I had the sword. I got to my feet and stopped their rush with a parry and then Pharnakes and I exchanged a flurry – four or five cuts and parries. That's a lot in real combat. A man can only take so much, and then he falls back. The tension is too high. We both backed a step, and Cyrus said, 'It's the slave boy. Hold hard, brother!' in Persian.
I didn't have the daimon in me yet – I hadn't been injured.
'Our lord is safe,' Darius said. 'Let's get out of here!'
Pharnakes shook his head. 'We should kill the husband.'
'This isn't Persia, you fool!' Cyrus said. 'Greeks don't care! And murder is not what our lord needs right now.'
'Come and try,' I said in Persian. Aye, I'm a fool.
Pharnakes shot me a look – such a look. Even in torchlight, I knew that look. But Cyrus laughed. 'Quite the bark, for a pup,' he said.
All that was in Persian.
And then they were gone.
Pharnakes was right, though. They should have killed the husband.
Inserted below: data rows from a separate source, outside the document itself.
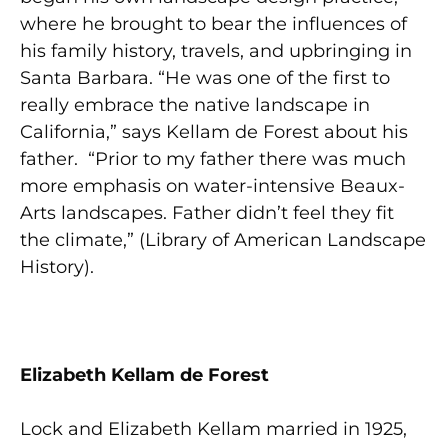
where he brought to bear the influences of
his family history, travels, and upbringing in
Santa Barbara. “He was one of the first to
really embrace the native landscape in
California,” says Kellam de Forest about his
father. “Prior to my father there was much
more emphasis on water-intensive Beaux-
Arts landscapes. Father didn’t feel they fit
the climate,” (Library of American Landscape
History).
Elizabeth Kellam de Forest
Lock and Elizabeth Kellam married in 1925,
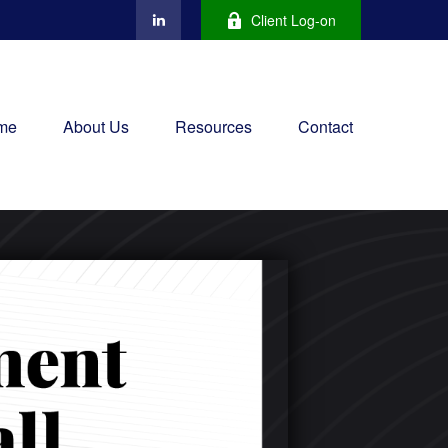
Client Log-on
me
About Us
Resources
Contact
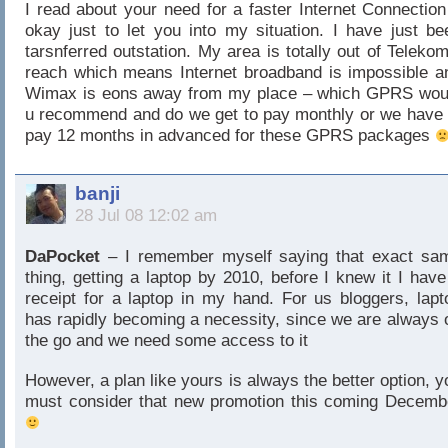
I read about your need for a faster Internet Connection
okay just to let you into my situation. I have just be
tarsnferred outstation. My area is totally out of Telekom
reach which means Internet broadband is impossible a
Wimax is eons away from my place – which GPRS wou
u recommend and do we get to pay monthly or we have 
pay 12 months in advanced for these GPRS packages
banji
28 Jul 08 12:02 am
DaPocket
– I remember myself saying that exact sa
thing, getting a laptop by 2010, before I knew it I have
receipt for a laptop in my hand. For us bloggers, lapt
has rapidly becoming a necessity, since we are always 
the go and we need some access to it
However, a plan like yours is always the better option, y
must consider that new promotion this coming Decemb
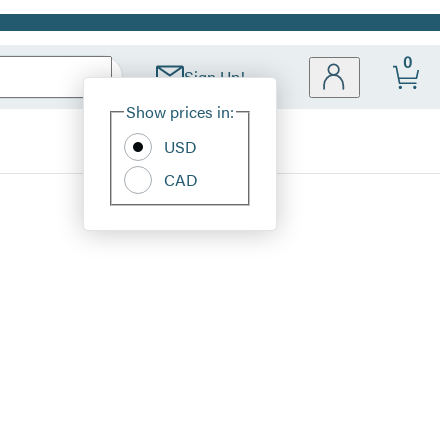
0
Sign Up!
Site
Show prices in:
Preferences
USD
CAD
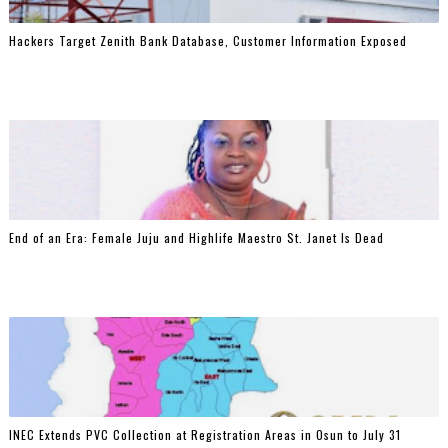
Hackers Target Zenith Bank Database, Customer Information Exposed
End of an Era: Female Juju and Highlife Maestro St. Janet Is Dead
INEC Extends PVC Collection at Registration Areas in Osun to July 31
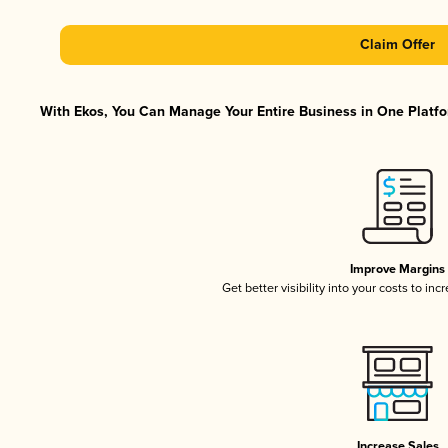
Claim Offer
With Ekos, You Can Manage Your Entire Business in One Platfor
Improve Margins
Get better visibility into your costs to in
Increase Sales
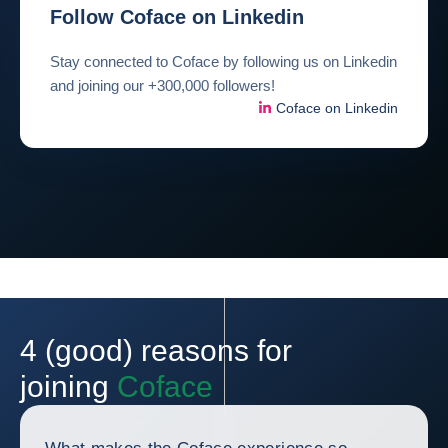
Follow Coface on Linkedin
Stay connected to Coface by following us on Linkedin
and joining our +300,000 followers!
Coface on Linkedin
4 (good) reasons for
joining
Coface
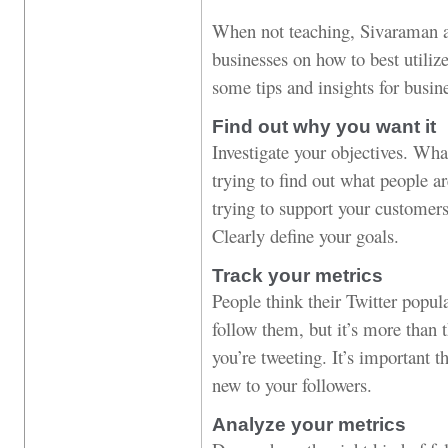
When not teaching, Sivaraman 
businesses on how to best utiliz
some tips and insights for busin
Find out why you want it
Investigate your objectives. Wha
trying to find out what people a
trying to support your customers
Clearly define your goals.
Track your metrics
People think their Twitter popu
follow them, but it’s more than 
you’re tweeting. It’s important t
new to your followers.
Analyze your metrics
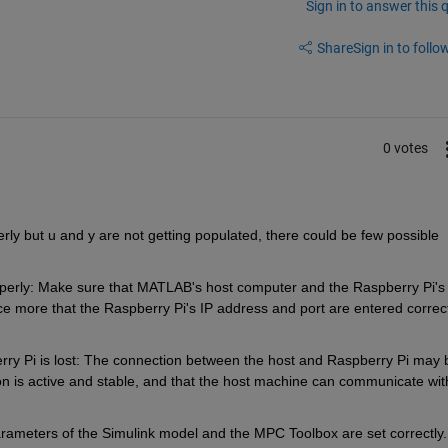
Sign in to answer this 
Share
Sign in to follow
0 votes
erly but u and y are not getting populated, there could be few possible 
perly: Make sure that MATLAB's host computer and the Raspberry Pi's 
nce more that the Raspberry Pi's IP address and port are entered correct
 Pi is lost: The connection between the host and Raspberry Pi may b
on is active and stable, and that the host machine can communicate with
arameters of the Simulink model and the MPC Toolbox are set correctly. 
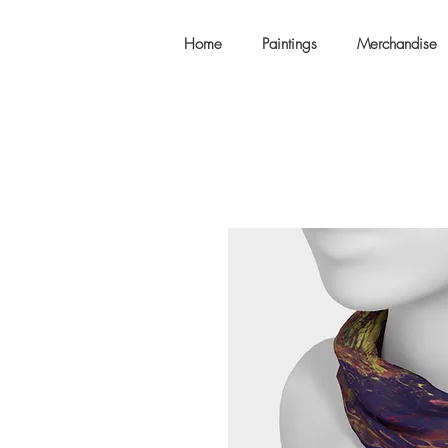
Home
Paintings
Merchandise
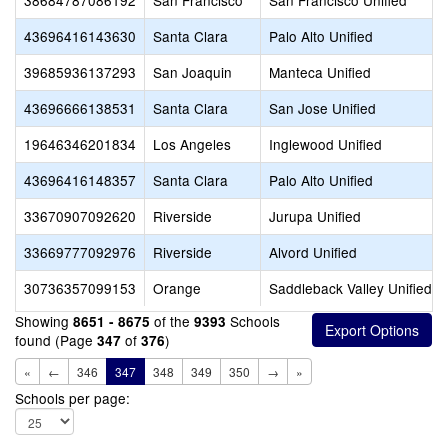
38684787086192
San Francisco
San Francisco Unified
43696416143630
Santa Clara
Palo Alto Unified
39685936137293
San Joaquin
Manteca Unified
43696666138531
Santa Clara
San Jose Unified
19646346201834
Los Angeles
Inglewood Unified
43696416148357
Santa Clara
Palo Alto Unified
33670907092620
Riverside
Jurupa Unified
33669777092976
Riverside
Alvord Unified
30736357099153
Orange
Saddleback Valley Unified
Showing
of the
Schools
8651 - 8675
9393
found (Page
of
)
347
376
«
←
346
347
348
349
350
→
»
Schools per page:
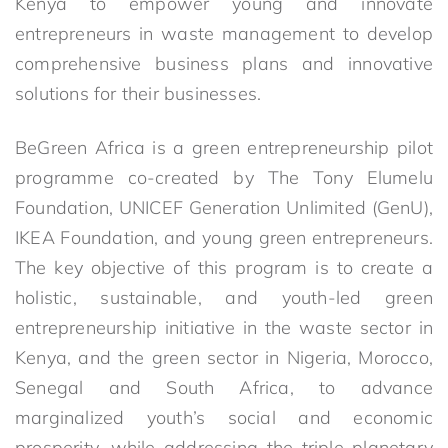
Kenya to empower young and innovate
entrepreneurs in waste management to develop
comprehensive business plans and innovative
solutions for their businesses.
BeGreen Africa is a green entrepreneurship pilot
programme co-created by The Tony Elumelu
Foundation, UNICEF Generation Unlimited (GenU),
IKEA Foundation, and young green entrepreneurs.
The key objective of this program is to create a
holistic, sustainable, and youth-led green
entrepreneurship initiative in the waste sector in
Kenya, and the green sector in Nigeria, Morocco,
Senegal and South Africa, to advance
marginalized youth’s social and economic
prosperity, while addressing the triple planetary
Because that night, Ephesus changed sides, and the Ionian Revolt began, in a corridor in the women's quarters. The Long War. And like the Trojan War, it started over a woman. Part III Freedom It is hard to fight with anger, for what it wants it buys at the cost of the soul. Heraclitus, fr. 85
10
You bring more of these handsome boys into my hall every day, thugater. Is the tale so good? Or the opposite – so dull that you need supporters to get you through it? You are not the first young woman I have known, honey. Don't let the power of your sex go to your head, or you'll be one of those ambitious harridans who haunt our tragedies.
Don't give your love to every comer, either, or you'll be a priestess of Aphrodite and no wife. Hah! I'm a crude old man. Do as you will, thugater of my old age. It is the irony of my life that you grow up to look like Briseis. What fury, what fate, put those looks in your mother's womb? Will we have games to settle your suitors? Perhaps I can meet them in single combat, one at a time, until one of them bests me. Even at my age, I think you would be a maiden for some time.
You blush. Ah – honey, when you blush, you most resemble my Briseis. But when she blushed, she was dangerous. You might think otherwise, but my status in the house didn't change at all, that day. In the morning, Master called me to him. He embraced me and thanked me. He never asked me what I was doing in the women's quarters.
That was all, until the next blow fell.
That was all, but in every other way, our lives changed. Because Master barred the house to the satrap. And Artaphernes' peace conference collapsed in an evening, because every house in the city was closed against him.